## Instructions
a) List each sentence that Ronald Honeycutt speaks in quotation marks in the passage on the armed pizza-delivery driver.
b) Carry on the passage on the armed pizza-delivery driver, starting after its final sentence.

## Text block
•••••

Posted on 12/16/2004 6:17:56 AM PST by Luis Gonzalez

Rights, Rights, and Rights

I jumped in on a discussion at TCF regarding this news item. Companies that ban guns put on defensive.

Ronald Honeycutt didn't hesitate. The Pizza Hut driver had just finished dropping off a delivery when a man holding a gun approached him.

Honeycutt wasn't about to become another robbery statistic. He grabbed the 9 mm handgun he always carries in his belt and shot the man more than 10 times, killing him.

Honeycutt faced no criminal charges, because prosecutors decided that he acted in self-defense. But the 39-year-old did lose his job: Carrying a gun violated Pizza Hut's no-weapons rule.

"It's not fair," says Honeycutt of Carmel, Ind., who has found another pizza-delivery job and continues to carry a gun. "There is a constitutional right to bear arms. If I'm going to die, I'd rather be killed defending myself."

Employers have long banned guns from the workplace as part of a violence-prevention strategy, but those policies are being tested as states pass laws making it easier for residents to carry concealed guns - in some cases, crafting legislation that strikes down employers' attempts to keep guns off company property.

•••••

## Entries provided
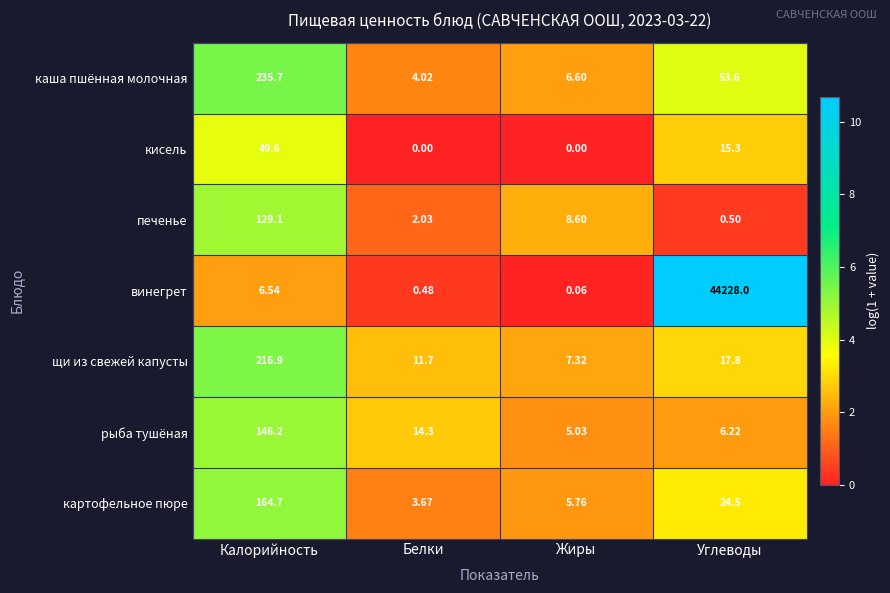

List the series in order of their peak value, lowest first.

кисель, печенье, рыба тушёная, картофельное пюре, щи из свежей капусты, каша пшённая молочная, винегрет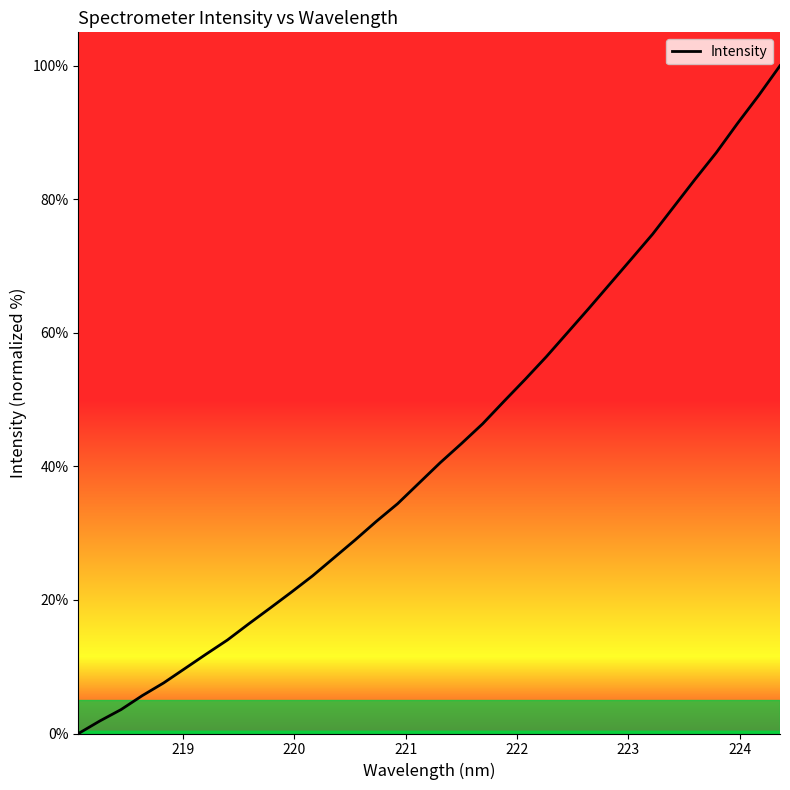

Between 221 and 223, which is larger?

223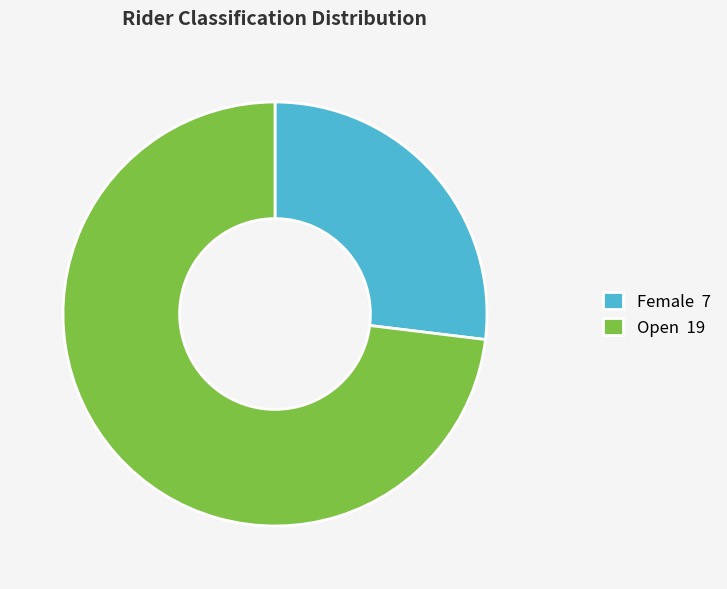

Which category accounts for the majority?

Open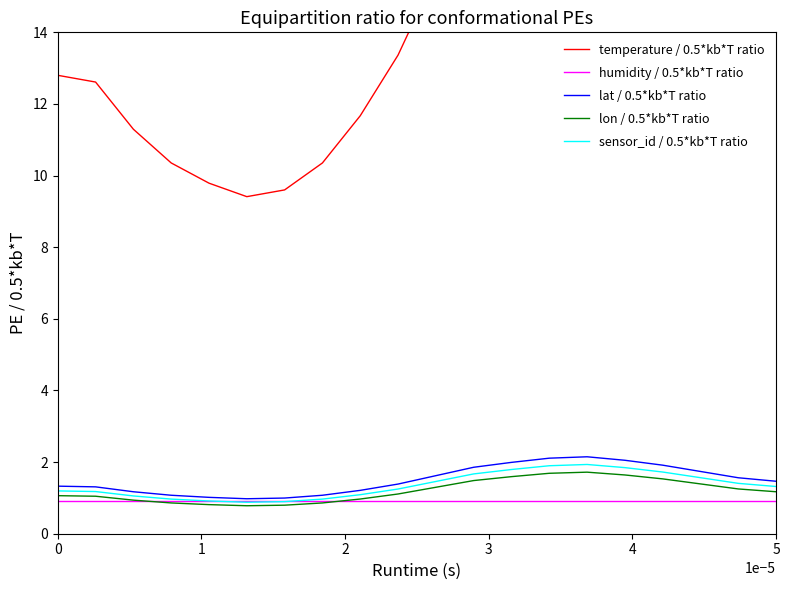

Reading left to right, extract all data points from this chart.

temperature / 0.5*kb*T ratio: 12.8	12.6	11.3	10.4	9.8	9.4	9.6	10.4	11.7	13.4	15.6	17.9	19.2	20.3	20.7	19.8	18.4	16.8	15.1	14.1
humidity / 0.5*kb*T ratio: 0.9	0.9	0.9	0.9	0.9	0.9	0.9	0.9	0.9	0.9	0.9	0.9	0.9	0.9	0.9	0.9	0.9	0.9	0.9	0.9
lat / 0.5*kb*T ratio: 1.3	1.3	1.2	1.1	1.0	1.0	1.0	1.1	1.2	1.4	1.6	1.9	2.0	2.1	2.1	2.1	1.9	1.7	1.6	1.5
lon / 0.5*kb*T ratio: 1.1	1.0	0.9	0.9	0.8	0.8	0.8	0.9	1.0	1.1	1.3	1.5	1.6	1.7	1.7	1.6	1.5	1.4	1.2	1.2
sensor_id / 0.5*kb*T ratio: 1.2	1.2	1.1	1.0	0.9	0.9	0.9	1.0	1.1	1.2	1.5	1.7	1.8	1.9	1.9	1.8	1.7	1.6	1.4	1.3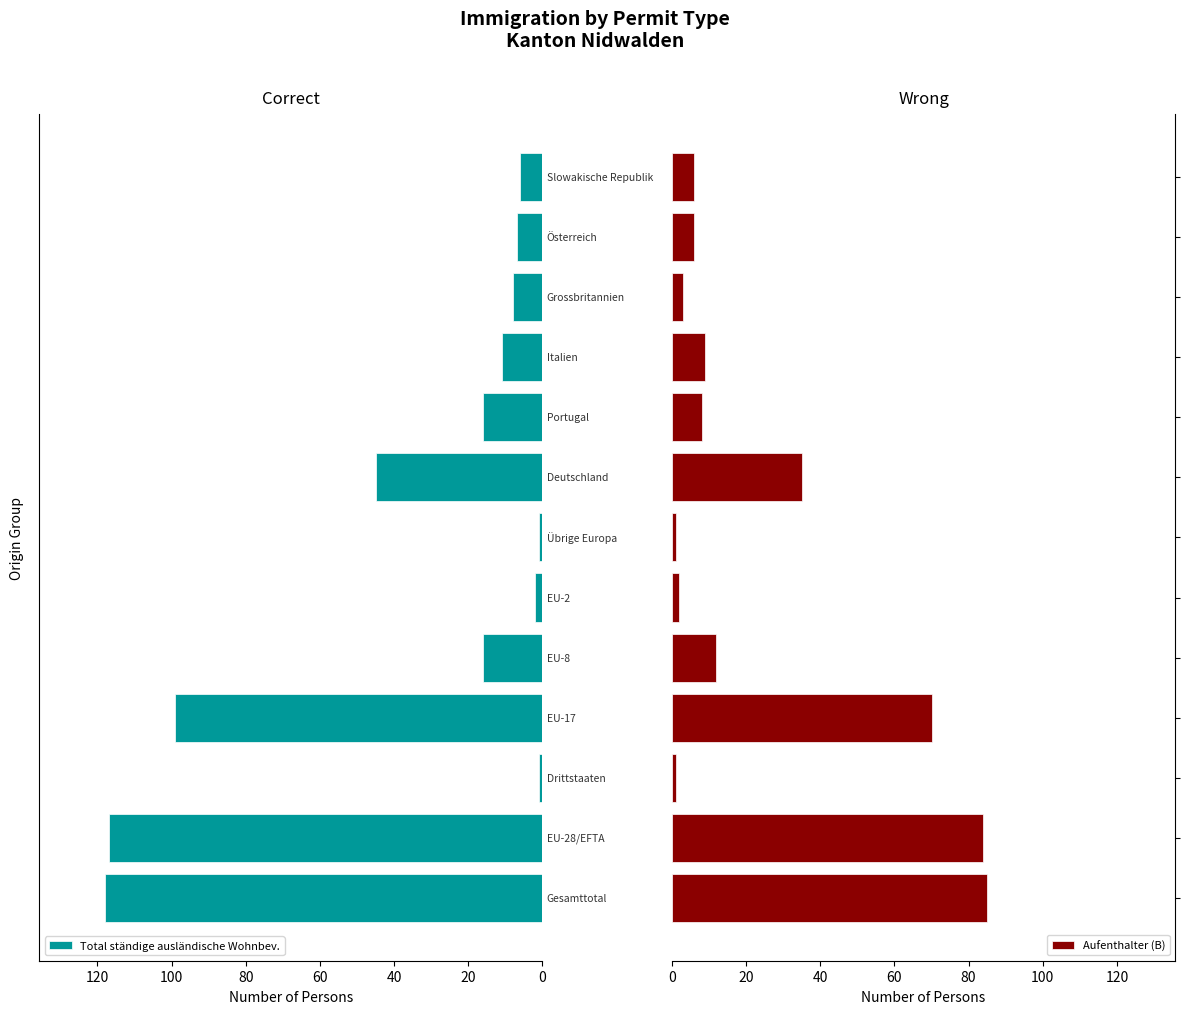

The value of Aufenthalter (B) at 12 is 9. True or false?

False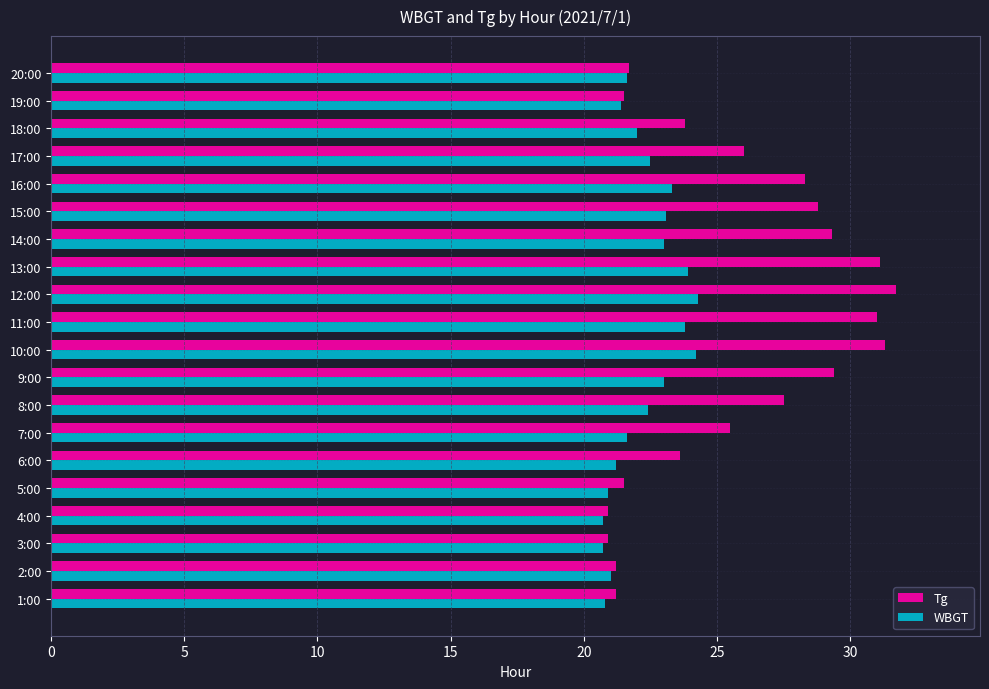

Which series changed the most between 2:00 and 13:00?

Tg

•••••

## Answers provided
a)
1. "It's not fair."
2. "There is a constitutional right to bear arms."
3. "If I'm going to die, I'd rather be killed defending myself."

b)
What happens in these arguments is that most people wind up focusing solely on guns, with all the attendant concern about fear, violence, hostility, etc. that comes with them. In that context, both sides can point to anecdotes of either workplace violence (see "going postal") or parking lot attacks where the victim either was able or unable to defend herself late at night in a parking garage or dimly lit parking lot in a bad section of town. This is becoming more of a concern in recent years as states pass less restrictive concealed carry legislation. Two states, Oklahoma and Kentucky, have laws specifically protecting keeping guns inside a locked vehicle in workplace parking lots. (Note that Whirlpool has backed off.)

Commenter John DeWitt frames the argument when he writes,
But unlike a number of gun rights activists I believe property rights trump all.
And this is the springboard for the discussion which seems, to me, sadly lacking from the coverage of the issue. The following is a restatement and expansion of my comments at TCF.

Indeed, John.

Your right to defend yourself, i.e. your life, is a property right. What is the most dear thing you possess? Your own self. Your own body. Your own life. Just as it is your right to prevent someone from stealing your tangible property (e.g. land, a car, etc.) it is also your right to prevent someone from taking your life from you. Do you think the the term "taking your life" as a synonym for murder is a coincidence? Rights inhere to possession. A fundamental right from possession is control over how a possesion may be used.

This issue is a really good one for understanding rights. It regrettably gets lost in the hollering from both sides, and so a really good airing of the philosophical questions doesn't happen. Instead, we get complaints such as Honeycutt's "It's not fair". How is it not fair, sir? Did someone coerce you into entering into an employment agreement?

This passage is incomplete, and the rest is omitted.